You can see excerpts on YouTube or read reviews because the play opened earlier this year in London. Tickets are $15, a price Redding negotiated as low as possible for the Durango market, slightly above regular movies and almost $10 less than The MET Live.
Judith Reynolds is an arts journalist and member of the American Theater Critics Association.
If you go
What: National Theatre Live, broadcasts from Great Britain.
When: Nine productions beginning today (Friday) through Dec. 16. Most showings are at 11 a.m. Saturdays.
Where: Animas City Theatre, 128 E. College Drive
Tickets: $15
More information: Call 799-2281 or visit www.animascitytheatre.com.
Schedule
1. “Angels in America Part One: Millennium Approaches,” 7:30 p.m. today (Friday) with an encore performance 11 a.m. Nov. 18. Starring Andrew Garfield, Susan Brown and Nathan Lane, among others. (Running time: 3 hours, 45 minutes, two intermissions).
2. “Angels in America Part Two: Perestroika,” 7:30 p.m. Saturday with an encore performance at 11 a.m. Nov. 25. (Running time: 4 hours, 20 minutes with two intermissions).
3. “Obsession,” based on Visconti’s 1943 neo-realist film about resistance to Fascism, starring Jude Law, Sept. 16, with an encore performance Jan. 6. (Running time 2 hours with no interval).
4. “Who’s Afraid of Virginia Woolf?” by Edward Albee, Sept. 30, with an encore Feb. 17, 2018. Starring Imelda Staunton. (Running time: 3 hours with one interval and a pause).
5. “Rosencrantz & Guildenstern Are Dead,” by contemporary British playwright Tom Stoppard, an edgy comedic take on Hamlet from his friends’ point of view, starring Daniel Radcliffe and David Haig.

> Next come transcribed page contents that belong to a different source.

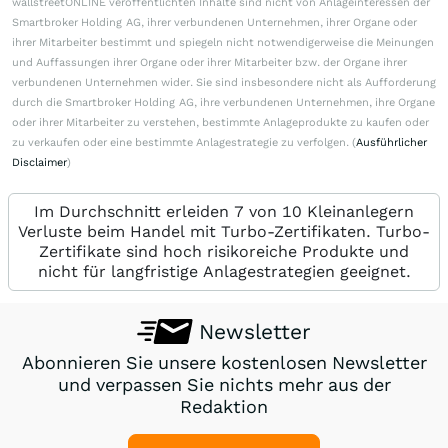
wallstreetONLINE veröffentlichten Inhalte sind nicht von Anlageinteressen der
Smartbroker Holding AG, ihrer verbundenen Unternehmen, ihrer Organe oder
ihrer Mitarbeiter bestimmt und spiegeln nicht notwendigerweise die Meinungen
und Auffassungen ihrer Organe oder ihrer Mitarbeiter bzw. der Organe ihrer
verbundenen Unternehmen wider. Sie sind insbesondere nicht als Aufforderung
durch die Smartbroker Holding AG, ihre verbundenen Unternehmen, ihre Organe
oder ihrer Mitarbeiter zu verstehen, bestimmte Anlageprodukte zu kaufen oder
zu verkaufen oder eine bestimmte Anlagestrategie zu verfolgen. (
Ausführlicher
Disclaimer
)
Im Durchschnitt erleiden 7 von 10 Kleinanlegern
Verluste beim Handel mit Turbo-Zertifikaten. Turbo-
Zertifikate sind hoch risikoreiche Produkte und
nicht für langfristige Anlagestrategien geeignet.
Newsletter
Abonnieren Sie unsere kostenlosen Newsletter
und verpassen Sie nichts mehr aus der
Redaktion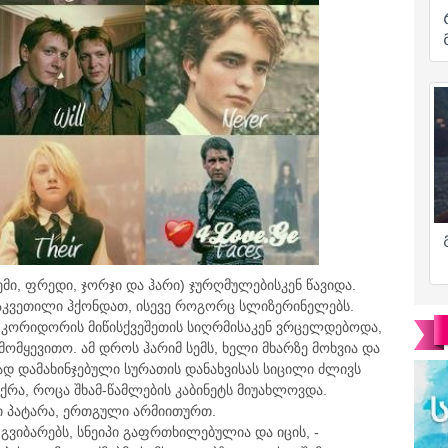
ი, ფრედი, ჯორჯი და ჰარი) ჯურღმულებისკენ წავიდა.
გაკვეთილი ჰქონდათ, ისევე როგორც სლიზერინელებს.
 კორიდორის მიწისქვეშეთის სიღრმისაკენ ვრცელდებოდა,
მომყევითო. ამ დროს ჰარიმ სემს, ხელი მხარზე მოხვია და
რად დამახინჯებული სურათის დანახვისას სიცილი ძლივს
აუქრა, როცა შხამ-წამლების კაბინეტს მიუახლოვდა.
ი პატარა, ერთგული არმიითურთ.
 გვიბარებს, სნეიპი გაფრთხილებულია და იცის, -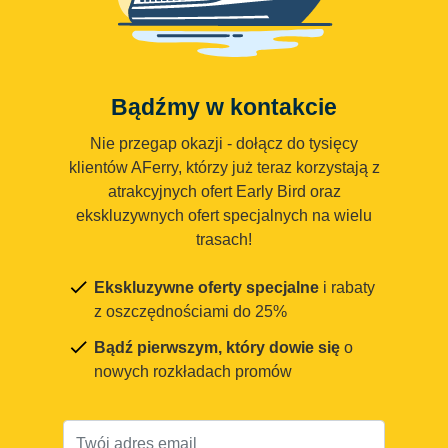
Bądźmy w kontakcie
Nie przegap okazji - dołącz do tysięcy
klientów AFerry, którzy już teraz korzystają z
atrakcyjnych ofert Early Bird oraz
ekskluzywnych ofert specjalnych na wielu
trasach!
Ekskluzywne oferty specjalne
i rabaty
z oszczędnościami do 25%
Bądź pierwszym, który dowie się
o
nowych rozkładach promów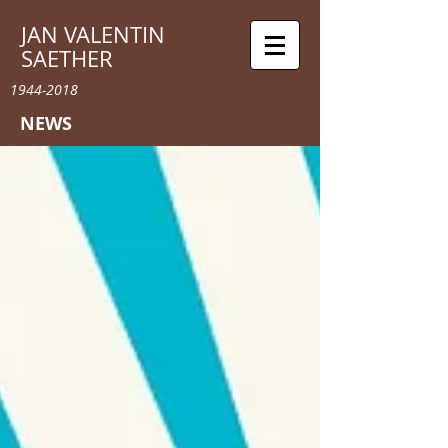
JAN VALENTIN
SAETHER
1944-2018
NEWS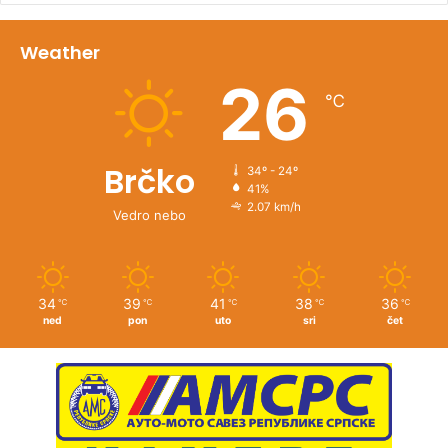
Weather
26
℃
Brčko
34º - 24º
41%
2.07 km/h
Vedro nebo
34
39
41
38
36
℃
℃
℃
℃
℃
ned
pon
uto
sri
čet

Oct. 7 with an encore Nov. 11. (Running time: 2 hours and 45 minutes).
6. “Peter Pan,” based on the story by J.M. Barrie in a co-production with Bristol’s Old Vic, starring Paul Hilton. Oct. 14 with an encore Dec. 23. (Running time: 3 hours 20 minutes).
7. “Yerma,” starring Billie Piper in a new interpretation of Federico Garcia Lorca’s masterpiece by Simon Stone. Nov. 4, with an encore Dec. 9. (Running time 2 hours).
8. “Salomé,” a new play about an infamous woman by Yaël Farber starring Isabella Nefar. Dec. 2 with an encore Jan. 20. (Running time 2 hours with no intermission).
9. “Twelfth Night,” the brilliant mistaken-identity comedy by Shakespeare with a turn toward modern dress and creative casting. Dec. 16 with an encore Feb. 10, 2018. (Running time: 3 hours with one intermission).
Running times vary from two to more than four hours, often with intermissions to view stage changes and interviews. Buy your tickets ahead of time or at the door.